─── PROVIDED PASSAGE

The solution works for us. The source of the money in both instances is the private pilots using the airport, the same source a landing fee would have tapped.
(Commercial landing fees brought in $149,000 at the Hilton Head airport last fiscal year.)
But it does raise a question about previous negotiations with this operator. If this kind of concession could be gained in the past few months, what opportunities were missed when this agreement and the hangar rental agreement were negotiated and signed off on?
We urge the county to keep looking for ways to push up revenue and hold down costs. While county officials point to a positive cash flow from operations when depreciation is removed from the equation, they also point to needed maintenance that has been put off to help balance the budget.
The Town of Hilton Head Island turned down a $115,237 request for accommodations tax money to help pay for police and fire protection at the airport. The county reported that it was about $300,000 short of the $720,000 cost. Airport officials made a good case for the money, but town officials were not persuaded.
Last month, County Council voted for a facility charge of $4.50 per commercial airline ticket. If approved by the Federal Aviation Administration, it is expected to raise about $2.7 million over the next 10 years, based on current passenger levels. About $1.5 million would be used to repay the county for past airport projects, including about $1.2 million for land for the air traffic control tower and its construction.
All of this says county officials should bring sharper pencils and tougher negotiating to the table in the future.

──────

_PROBLEM REQUIREMENTS_
Retype the part of the airport editorial that begins with "(Commercial landing fees" and ends after "signed off on?". Work only from the airport editorial.

─── SOURCE MATERIAL

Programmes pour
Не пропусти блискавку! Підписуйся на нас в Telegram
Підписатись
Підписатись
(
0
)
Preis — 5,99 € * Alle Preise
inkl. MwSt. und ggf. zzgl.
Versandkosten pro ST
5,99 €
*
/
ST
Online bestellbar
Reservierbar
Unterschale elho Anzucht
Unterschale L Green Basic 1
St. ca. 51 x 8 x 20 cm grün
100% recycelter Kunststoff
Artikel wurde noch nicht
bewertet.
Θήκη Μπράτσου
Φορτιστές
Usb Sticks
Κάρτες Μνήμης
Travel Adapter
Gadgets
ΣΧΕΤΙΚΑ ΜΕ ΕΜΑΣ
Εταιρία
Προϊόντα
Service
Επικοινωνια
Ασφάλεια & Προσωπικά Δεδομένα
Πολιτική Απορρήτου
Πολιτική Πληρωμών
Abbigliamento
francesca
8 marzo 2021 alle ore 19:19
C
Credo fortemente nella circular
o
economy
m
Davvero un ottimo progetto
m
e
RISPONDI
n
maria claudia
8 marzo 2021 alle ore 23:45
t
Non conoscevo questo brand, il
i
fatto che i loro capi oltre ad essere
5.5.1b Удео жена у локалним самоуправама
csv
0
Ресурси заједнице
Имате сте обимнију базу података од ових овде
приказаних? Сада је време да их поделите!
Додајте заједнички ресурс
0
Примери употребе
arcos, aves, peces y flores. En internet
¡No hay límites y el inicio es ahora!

──────
─── SOURCE MATERIAL

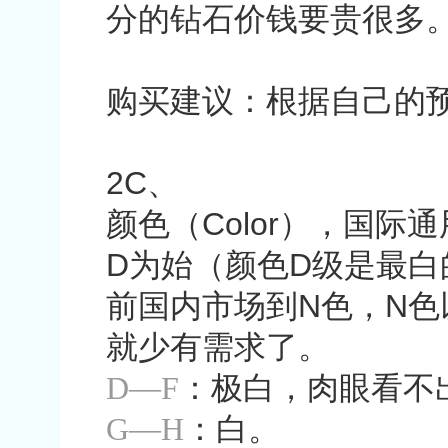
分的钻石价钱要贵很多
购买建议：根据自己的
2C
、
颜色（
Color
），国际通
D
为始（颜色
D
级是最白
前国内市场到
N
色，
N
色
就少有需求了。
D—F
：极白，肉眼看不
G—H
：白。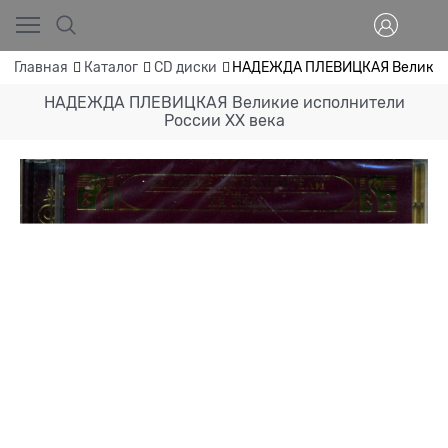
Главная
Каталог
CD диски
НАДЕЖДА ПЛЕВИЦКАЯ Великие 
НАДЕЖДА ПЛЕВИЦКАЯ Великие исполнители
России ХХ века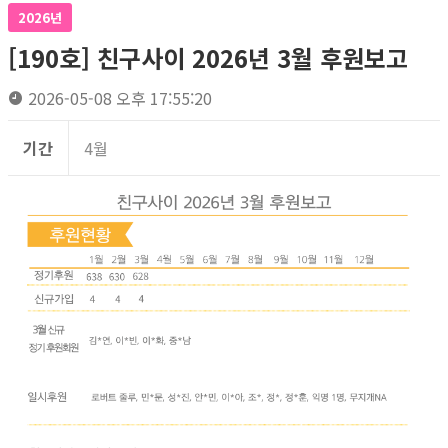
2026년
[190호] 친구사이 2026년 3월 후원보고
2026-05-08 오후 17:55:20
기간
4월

──────

_SOLVED PROBLEM_
(Commercial landing fees brought in $149,000 at the Hilton Head airport last fiscal year.)
But it does raise a question about previous negotiations with this operator. If this kind of concession could be gained in the past few months, what opportunities were missed when this agreement and the hangar rental agreement were negotiated and signed off on?